• Excerpt
%%

Personal information
- Date of birth: 9 April 2002 (age 24)
- Place of birth: Northern Ireland,
- Position: Midfielder

Team information
- Current team: Burnley
- Number: 39

Youth career
- 0000–2019: Glentoran

Senior career*
- Years: Team / Apps / (Gls)
- 2019–2022: Glentoran / 27 / (5)
- 2022–2024: Cliftonville / 35 / (16)
- 2024: Blackburn Rovers / 3 / (1)
- 2024–2025: Cliftonville / 16 / (11)
- 2025–: Burnley

International career^{‡}
- 2018–2019: Northern Ireland U17 / 10 / (0)
- 2019–: Northern Ireland U19 / 2 / (0)
- 2020–: Northern Ireland / 16 / (2)

= Danielle Maxwell =

Northern Irish footballer

Danielle Maxwell (born 9 April 2002) is a Northern Irish association football who plays as a midfielder for Burnley in the FA Women's National League North. She has previously played for Glentoran and Cliftonville in the Northern Irish Women's Premiership and Blackburn Rovers in the English Women's Championship. She also represents the Northern Ireland national team internationally.

%%

• Entries supplied

%%

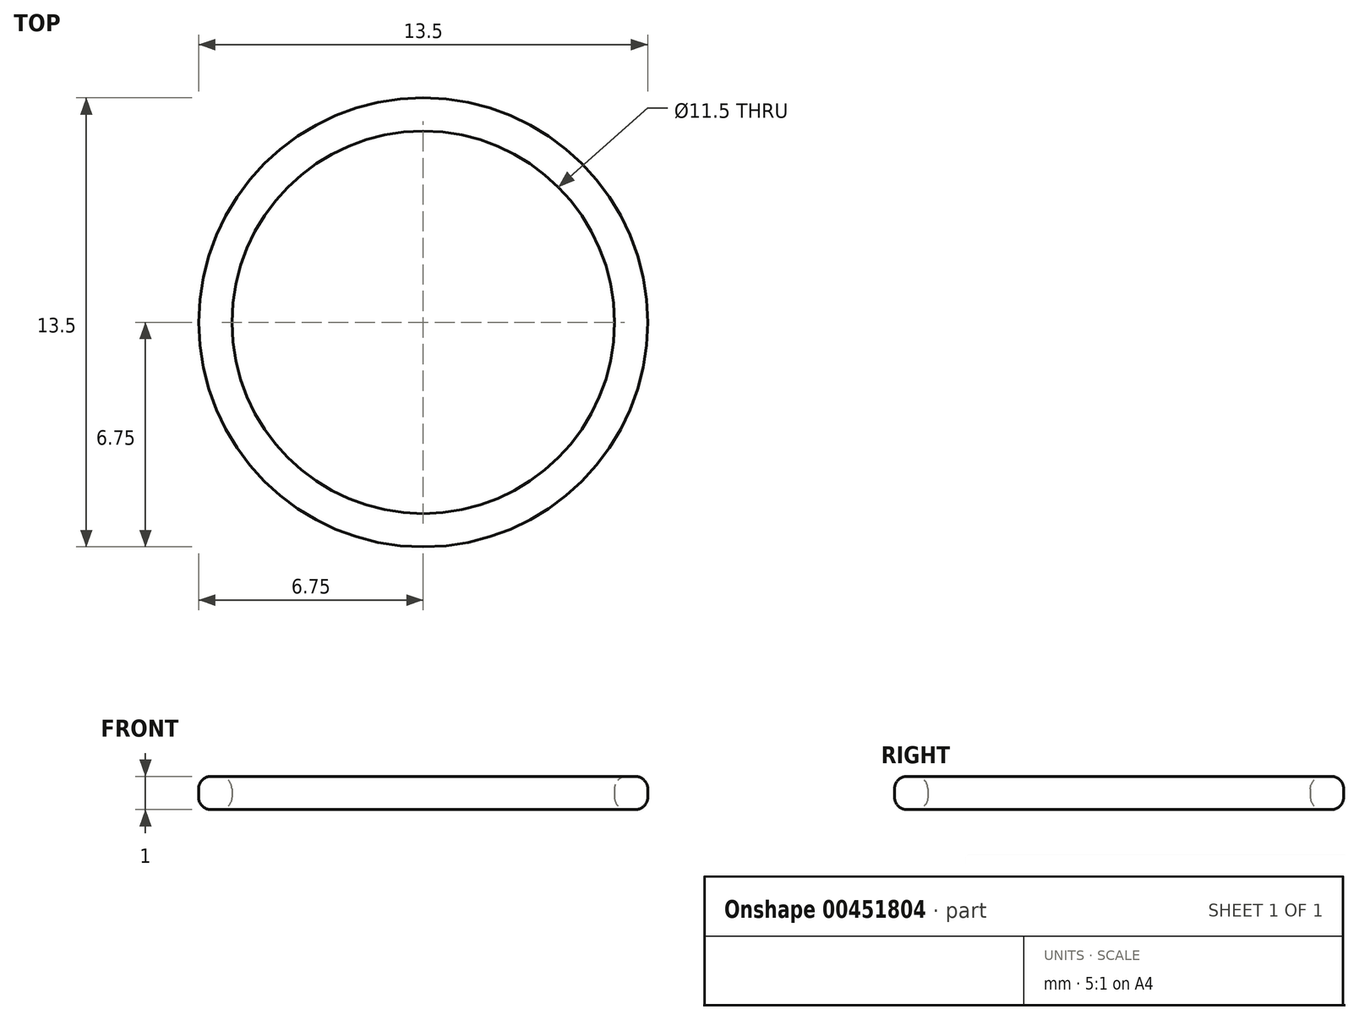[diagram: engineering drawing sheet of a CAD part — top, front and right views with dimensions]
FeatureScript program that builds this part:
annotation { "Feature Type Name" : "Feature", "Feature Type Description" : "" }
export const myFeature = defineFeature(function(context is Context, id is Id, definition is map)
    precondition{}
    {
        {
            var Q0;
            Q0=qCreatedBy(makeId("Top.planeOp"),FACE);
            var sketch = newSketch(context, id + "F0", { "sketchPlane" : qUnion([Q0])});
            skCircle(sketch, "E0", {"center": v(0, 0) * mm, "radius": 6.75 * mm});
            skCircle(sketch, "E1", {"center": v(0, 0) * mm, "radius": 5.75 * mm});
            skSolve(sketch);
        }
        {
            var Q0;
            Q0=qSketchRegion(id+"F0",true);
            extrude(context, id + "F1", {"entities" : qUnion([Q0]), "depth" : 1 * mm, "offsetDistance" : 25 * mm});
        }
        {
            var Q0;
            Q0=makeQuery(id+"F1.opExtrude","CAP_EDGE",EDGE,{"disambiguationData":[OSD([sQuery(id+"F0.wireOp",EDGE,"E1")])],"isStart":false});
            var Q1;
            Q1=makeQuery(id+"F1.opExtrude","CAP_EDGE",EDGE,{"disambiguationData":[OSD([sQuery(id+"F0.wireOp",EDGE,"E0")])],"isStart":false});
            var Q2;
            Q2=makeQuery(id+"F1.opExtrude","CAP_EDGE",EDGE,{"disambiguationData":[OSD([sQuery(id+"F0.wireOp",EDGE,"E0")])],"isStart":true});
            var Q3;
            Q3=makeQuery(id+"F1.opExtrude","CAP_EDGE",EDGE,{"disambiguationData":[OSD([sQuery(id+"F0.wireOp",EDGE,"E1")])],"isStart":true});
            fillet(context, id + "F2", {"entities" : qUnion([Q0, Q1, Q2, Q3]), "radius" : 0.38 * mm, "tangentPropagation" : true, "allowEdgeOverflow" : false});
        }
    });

%%

• To do
1) Reproduce the passage of the Danielle Maxwell profile from "- 2019–2022: Glentoran" to "U19 / 2 / (0)".
2) According to the Danielle Maxwell profile, for which club did she play in the English Women's Championship?

• Solutions
1)
- 2019–2022: Glentoran / 27 / (5)
- 2022–2024: Cliftonville / 35 / (16)
- 2024: Blackburn Rovers / 3 / (1)
- 2024–2025: Cliftonville / 16 / (11)
- 2025–: Burnley

International career^{‡}
- 2018–2019: Northern Ireland U17 / 10 / (0)
- 2019–: Northern Ireland U19 / 2 / (0)

2) Blackburn Rovers